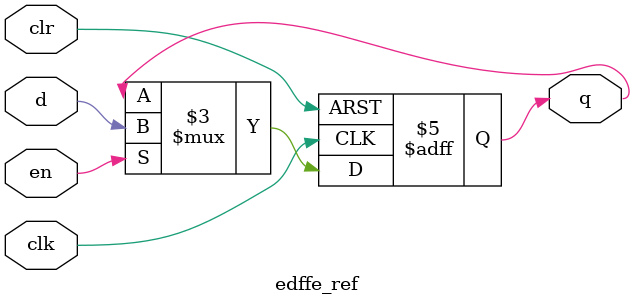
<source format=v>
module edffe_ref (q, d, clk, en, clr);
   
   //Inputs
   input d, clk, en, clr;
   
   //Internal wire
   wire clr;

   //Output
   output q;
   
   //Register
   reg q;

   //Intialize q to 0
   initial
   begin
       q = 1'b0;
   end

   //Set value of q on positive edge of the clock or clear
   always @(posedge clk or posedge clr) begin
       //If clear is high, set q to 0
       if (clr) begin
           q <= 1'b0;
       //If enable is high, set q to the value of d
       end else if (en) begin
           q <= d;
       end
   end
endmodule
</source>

◆ ◆ ◆ ◆ ◆ ◆ ◆

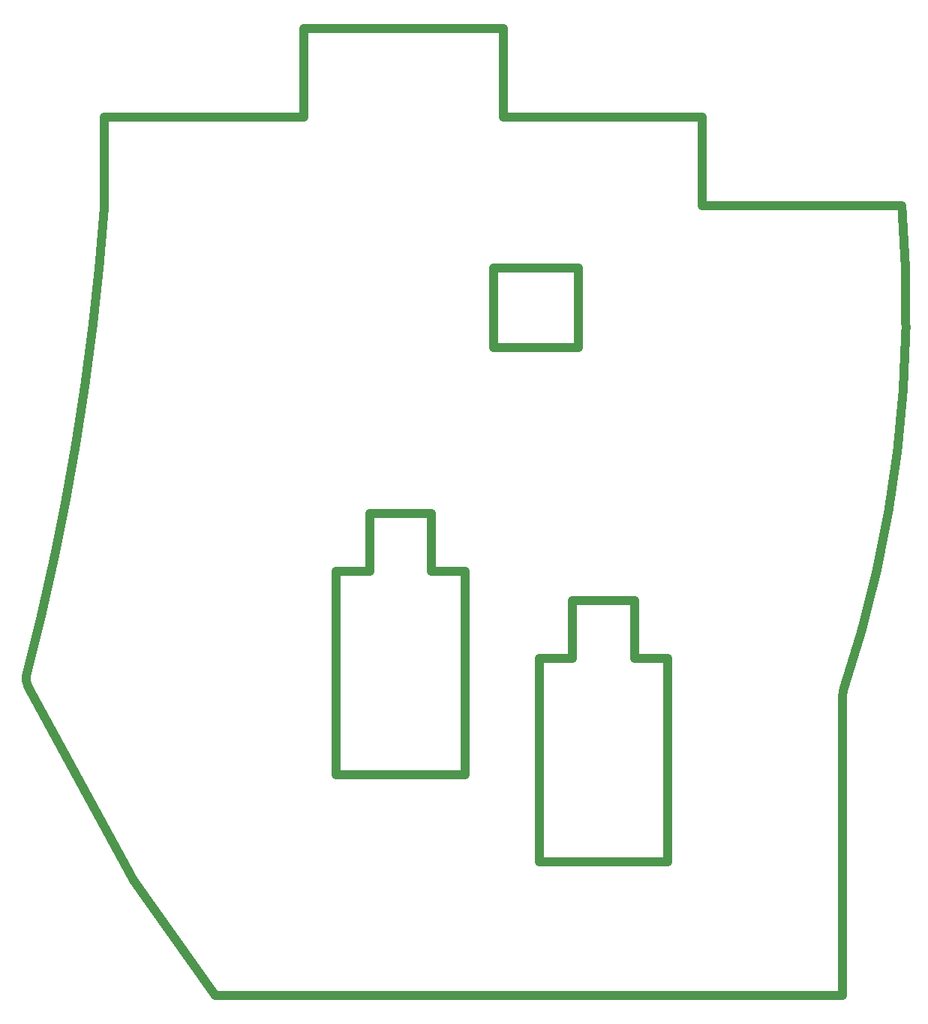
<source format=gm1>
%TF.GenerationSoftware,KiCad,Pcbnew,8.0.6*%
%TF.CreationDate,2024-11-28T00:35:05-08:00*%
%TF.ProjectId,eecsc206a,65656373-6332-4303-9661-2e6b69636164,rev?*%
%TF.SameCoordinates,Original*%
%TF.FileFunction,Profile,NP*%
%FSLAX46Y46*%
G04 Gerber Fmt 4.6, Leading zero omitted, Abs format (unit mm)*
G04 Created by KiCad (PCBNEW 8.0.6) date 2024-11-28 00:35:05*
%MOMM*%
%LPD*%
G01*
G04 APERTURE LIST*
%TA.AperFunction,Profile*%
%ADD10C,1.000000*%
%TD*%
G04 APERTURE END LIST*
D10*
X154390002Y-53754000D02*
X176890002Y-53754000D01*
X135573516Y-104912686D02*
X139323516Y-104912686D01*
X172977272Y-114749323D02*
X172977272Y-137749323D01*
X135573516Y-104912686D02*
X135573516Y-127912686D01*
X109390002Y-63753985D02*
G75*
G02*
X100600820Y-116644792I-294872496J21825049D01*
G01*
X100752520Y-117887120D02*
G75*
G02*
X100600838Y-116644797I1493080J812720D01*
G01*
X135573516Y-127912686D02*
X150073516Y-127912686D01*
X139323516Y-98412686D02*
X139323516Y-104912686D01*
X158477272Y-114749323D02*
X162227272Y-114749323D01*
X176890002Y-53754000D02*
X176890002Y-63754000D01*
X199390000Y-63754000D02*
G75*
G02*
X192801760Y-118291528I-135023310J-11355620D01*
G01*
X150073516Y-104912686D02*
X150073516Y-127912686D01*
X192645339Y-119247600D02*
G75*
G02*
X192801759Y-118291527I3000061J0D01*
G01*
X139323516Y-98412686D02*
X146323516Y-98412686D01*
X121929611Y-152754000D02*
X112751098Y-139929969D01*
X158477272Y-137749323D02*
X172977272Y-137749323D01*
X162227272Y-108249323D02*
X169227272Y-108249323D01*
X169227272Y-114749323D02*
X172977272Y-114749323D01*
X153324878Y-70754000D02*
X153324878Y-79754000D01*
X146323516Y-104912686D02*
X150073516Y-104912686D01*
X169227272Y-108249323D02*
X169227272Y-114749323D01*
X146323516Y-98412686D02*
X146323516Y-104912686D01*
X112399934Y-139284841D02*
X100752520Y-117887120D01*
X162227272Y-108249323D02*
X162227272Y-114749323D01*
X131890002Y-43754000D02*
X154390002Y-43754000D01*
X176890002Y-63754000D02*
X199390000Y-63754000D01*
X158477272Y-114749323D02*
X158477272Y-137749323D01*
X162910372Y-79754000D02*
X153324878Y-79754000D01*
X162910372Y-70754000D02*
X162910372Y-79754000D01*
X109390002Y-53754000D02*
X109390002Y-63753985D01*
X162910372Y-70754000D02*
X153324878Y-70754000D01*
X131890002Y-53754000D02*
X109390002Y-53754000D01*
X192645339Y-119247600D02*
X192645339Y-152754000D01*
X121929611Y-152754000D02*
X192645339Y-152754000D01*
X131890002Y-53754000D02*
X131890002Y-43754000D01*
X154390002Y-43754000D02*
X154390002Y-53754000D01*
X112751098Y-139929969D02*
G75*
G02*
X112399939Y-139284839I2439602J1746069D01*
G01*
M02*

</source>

◆ ◆ ◆ ◆ ◆ ◆ ◆

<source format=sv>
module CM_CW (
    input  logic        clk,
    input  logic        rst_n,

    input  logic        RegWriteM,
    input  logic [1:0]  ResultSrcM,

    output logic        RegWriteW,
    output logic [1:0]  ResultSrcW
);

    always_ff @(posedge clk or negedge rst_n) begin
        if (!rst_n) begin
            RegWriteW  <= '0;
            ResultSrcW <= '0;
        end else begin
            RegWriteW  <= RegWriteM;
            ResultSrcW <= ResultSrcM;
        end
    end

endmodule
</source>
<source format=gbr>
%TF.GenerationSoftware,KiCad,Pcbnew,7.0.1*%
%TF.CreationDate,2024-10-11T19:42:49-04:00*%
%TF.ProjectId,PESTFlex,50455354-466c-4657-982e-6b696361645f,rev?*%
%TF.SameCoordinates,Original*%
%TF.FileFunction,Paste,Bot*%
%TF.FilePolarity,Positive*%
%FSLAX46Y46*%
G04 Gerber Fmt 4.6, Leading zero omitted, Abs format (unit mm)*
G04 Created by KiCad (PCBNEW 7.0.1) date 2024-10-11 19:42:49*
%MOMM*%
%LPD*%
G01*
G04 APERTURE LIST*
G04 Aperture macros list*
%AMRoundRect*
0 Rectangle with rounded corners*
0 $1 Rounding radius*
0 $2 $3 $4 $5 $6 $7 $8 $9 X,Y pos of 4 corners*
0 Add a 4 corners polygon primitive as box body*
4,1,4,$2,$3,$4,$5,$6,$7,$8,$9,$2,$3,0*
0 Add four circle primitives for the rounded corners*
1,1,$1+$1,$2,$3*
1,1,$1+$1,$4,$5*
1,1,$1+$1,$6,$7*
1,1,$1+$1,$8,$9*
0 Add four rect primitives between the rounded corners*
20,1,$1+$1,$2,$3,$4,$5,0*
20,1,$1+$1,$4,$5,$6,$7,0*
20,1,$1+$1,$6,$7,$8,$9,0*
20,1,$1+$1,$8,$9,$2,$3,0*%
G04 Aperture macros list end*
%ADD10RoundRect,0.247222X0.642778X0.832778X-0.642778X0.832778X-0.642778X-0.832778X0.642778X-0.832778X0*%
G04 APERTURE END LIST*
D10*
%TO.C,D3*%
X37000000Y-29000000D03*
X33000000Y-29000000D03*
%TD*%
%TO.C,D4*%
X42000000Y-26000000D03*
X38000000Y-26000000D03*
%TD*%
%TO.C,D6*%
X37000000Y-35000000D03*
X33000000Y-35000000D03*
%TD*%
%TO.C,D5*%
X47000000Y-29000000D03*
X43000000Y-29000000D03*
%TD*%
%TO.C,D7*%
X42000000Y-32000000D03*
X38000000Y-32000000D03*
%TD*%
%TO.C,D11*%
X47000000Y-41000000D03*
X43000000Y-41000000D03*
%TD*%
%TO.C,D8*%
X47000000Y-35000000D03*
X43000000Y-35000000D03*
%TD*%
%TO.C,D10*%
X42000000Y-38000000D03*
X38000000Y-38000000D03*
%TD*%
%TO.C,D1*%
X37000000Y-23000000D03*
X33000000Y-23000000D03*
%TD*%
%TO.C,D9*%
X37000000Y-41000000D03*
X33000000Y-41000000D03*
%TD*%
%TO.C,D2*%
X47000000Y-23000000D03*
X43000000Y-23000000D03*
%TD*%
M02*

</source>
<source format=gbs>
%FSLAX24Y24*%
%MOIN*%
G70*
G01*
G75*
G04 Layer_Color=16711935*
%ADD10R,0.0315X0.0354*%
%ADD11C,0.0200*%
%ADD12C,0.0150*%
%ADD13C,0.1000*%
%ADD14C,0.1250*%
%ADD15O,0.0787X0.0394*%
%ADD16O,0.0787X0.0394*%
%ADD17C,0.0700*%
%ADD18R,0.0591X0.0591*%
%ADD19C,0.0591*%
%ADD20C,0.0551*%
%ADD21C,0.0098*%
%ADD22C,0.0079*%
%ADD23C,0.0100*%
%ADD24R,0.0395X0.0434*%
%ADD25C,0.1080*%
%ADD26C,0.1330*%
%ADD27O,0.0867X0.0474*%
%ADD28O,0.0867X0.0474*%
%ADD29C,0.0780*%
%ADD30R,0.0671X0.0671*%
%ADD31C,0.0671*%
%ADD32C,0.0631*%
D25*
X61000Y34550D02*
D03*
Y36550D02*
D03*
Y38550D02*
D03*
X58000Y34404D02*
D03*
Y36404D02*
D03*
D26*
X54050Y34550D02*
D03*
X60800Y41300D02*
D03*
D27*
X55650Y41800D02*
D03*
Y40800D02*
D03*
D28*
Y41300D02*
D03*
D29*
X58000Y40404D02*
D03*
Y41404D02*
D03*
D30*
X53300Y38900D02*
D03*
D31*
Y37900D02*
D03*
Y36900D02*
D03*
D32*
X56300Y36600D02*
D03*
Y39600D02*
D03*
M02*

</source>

◆ ◆ ◆ ◆ ◆ ◆ ◆

Task details. From the entries above, tally every line holding the string "RegWriteW". Give only the count.

Reply. 3